While school officials are mandated reporters of child abuse, possible cases of FGM may give them -- and other adults in a position to suspect it -- pause. Is it a "cultural" practice that others somehow must respect? Is reporting it anti-Muslim? Will a child be summarily removed from her home -- from an otherwise loving family who bears no other threat of violence? Such concern are misplaced, says Pyati. For one thing, FGM is a social custom, not a religious practice.

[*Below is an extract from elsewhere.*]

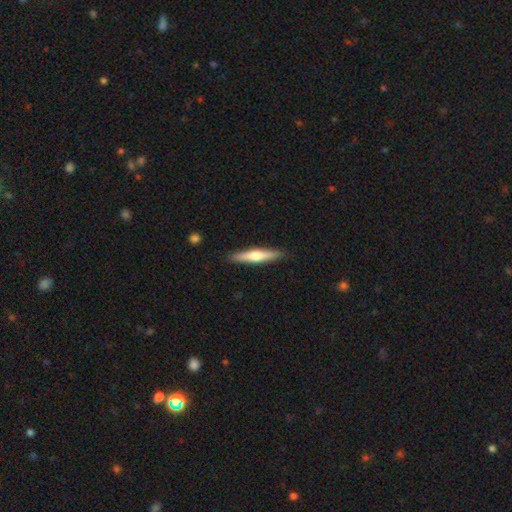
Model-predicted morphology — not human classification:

Also, reporting a suspicion of child abuse does not always or automatically result in separation of the family in question. That said, "It's a mistake to assume that FGM is a stand-alone event," she says. "FGM, a serious violation of human rights, is performed in a context of discrimination and violence against women. Where a girl's rights are so compromised that she has to undergo a painful procedure that is potentially life-threatening and carries life-long physical and psychological consequences, it can indicate that other forms of abuse may be ongoing." Physical and psychological abuse may be used to force a girl to submit to FGM; FGM may be a way of preparing a girl for a marriage against her will, to which she has no right to object. And once she is married, her family may force her to bear children, have sex and endure other gender-related violence.

Says Pyati: "We report child abuse. Why wouldn't we report a form of violence against a girl that will change her body for the rest of her life?"

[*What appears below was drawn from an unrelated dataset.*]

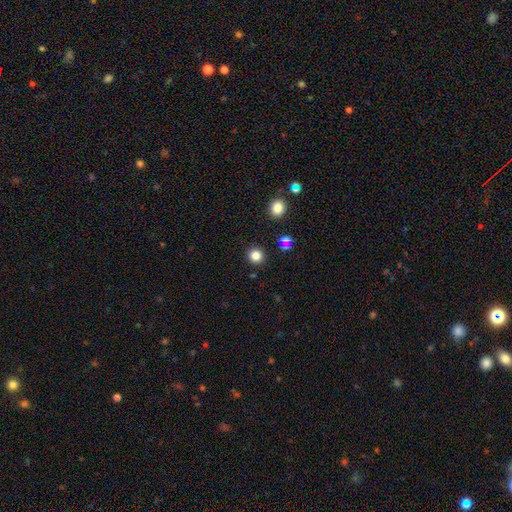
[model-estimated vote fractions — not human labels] This appears to be a smooth galaxy with no disk features (82%) that is round (93%). Merging: none (91%).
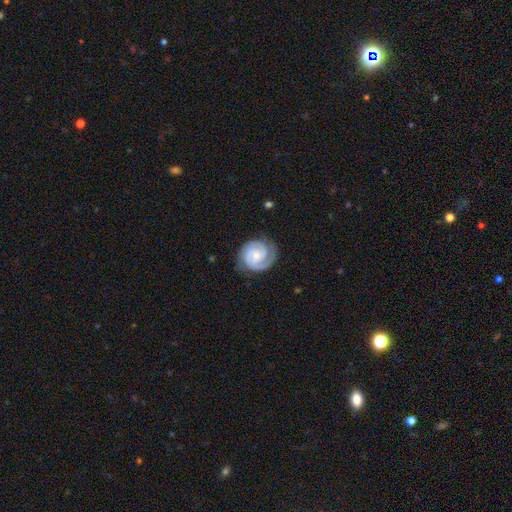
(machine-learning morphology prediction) type=featured or disk (87%); edge-on=no (98%); bar=no (62%); spiral arms=yes (98%); winding=tight (66%); arm count=2 (74%); bulge=small (63%); merging=none (80%).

The profound, centuries-old ingrainment of the practice -- some believe un-"circumcised" women are possessed by the devil, for example -- also makes it hard for large groups like Equality Now to form coalitions with local groups in immigrant communities. The people those groups represent "don't want to talk about it," Bien-Aime says. "They feel overwhelmed just by being here. They're struggling with finding jobs and sending their kids to school. They're like, ‘Are you crazy? That's at the bottom of the list. Why are you so obsessed with my daughter's genitals?'"

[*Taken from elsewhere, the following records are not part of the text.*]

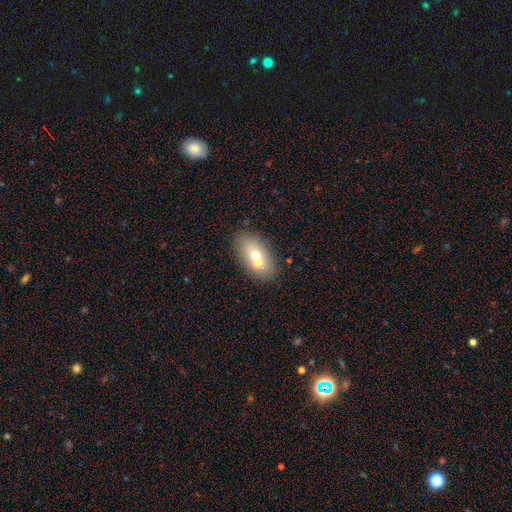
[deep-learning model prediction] Q: Smooth or featured?
A: smooth (63%); runner-up: featured or disk (27%)
Q: How rounded?
A: in between (83%); runner-up: round (15%)
Q: Merging?
A: none (50%); runner-up: merger (38%)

And at the level of law enforcement, advocates say, bans on the procedure stateside don't go nearly far enough. There are "circumcisers" who do the job in the U.S., hush-hush, a whole series in one afternoon, says Bien-Aime. But if we're not catching them, how are we to track those who perform the procedure on U.S. girls in to their home countries? Only Georgia and Nevada's anti-FGM laws include so-called "vacation provisions," which criminalize the removal of a child from the state to subject her to FGM. Advocates say such provisions must be universal.

Even then, prosecution, or at least protection, would still be dependent on someone speaking up, someone dropping a dime. In the UK, France, and Belgium, for example, women's groups who work with refugees will call partner grassroots groups in Senegal or Mali to let them know that one of their families is heading home with their daughter. The local African group will meet that family at the airport, follow them to their village, and warn them that their daughters had better stay "intact" or their papers will be compromised. "We are light years away from that," says Bien-Aime. "No one says it's easy or not sensitive but you have to start someplace. We need to raise awareness with campaigns like those we've seen for sexual harassment or domestic violence or anti-smoking," she continues, noting that many immigrant families arrive here after spending years in refugee camps, unaware that their own countries have taken steps to end the practice. "All the relevant providers need to be in touch and know what FGM is and how to protect the girls, and where we punish those who perpetuate it. The law is a deterrent. All you need is one case to start the process."

Bien-Aime recalls the case of a 15-year-girl in New York City, forcibly married to an older man, who called Equality Now to say she'd overheard that her 9-year-old and 9-month-old cousins were being sent back to Gambia to be cut. "I scrambled to find a social worker from Gambia to go into the house and talk to the family, but I couldn't," says Bien-Aime. The 15-year-old finally warned her cousin, who went to a school counselor, who sent someone to try to intervene. That worked -- mostly. "The 9-year-old was left behind for that summer vacation, but we have every reason to believe the 9-month-old was cut," Bien-Aime says. "She was a U.S.-born child. It happens. Her cousin was just lucky."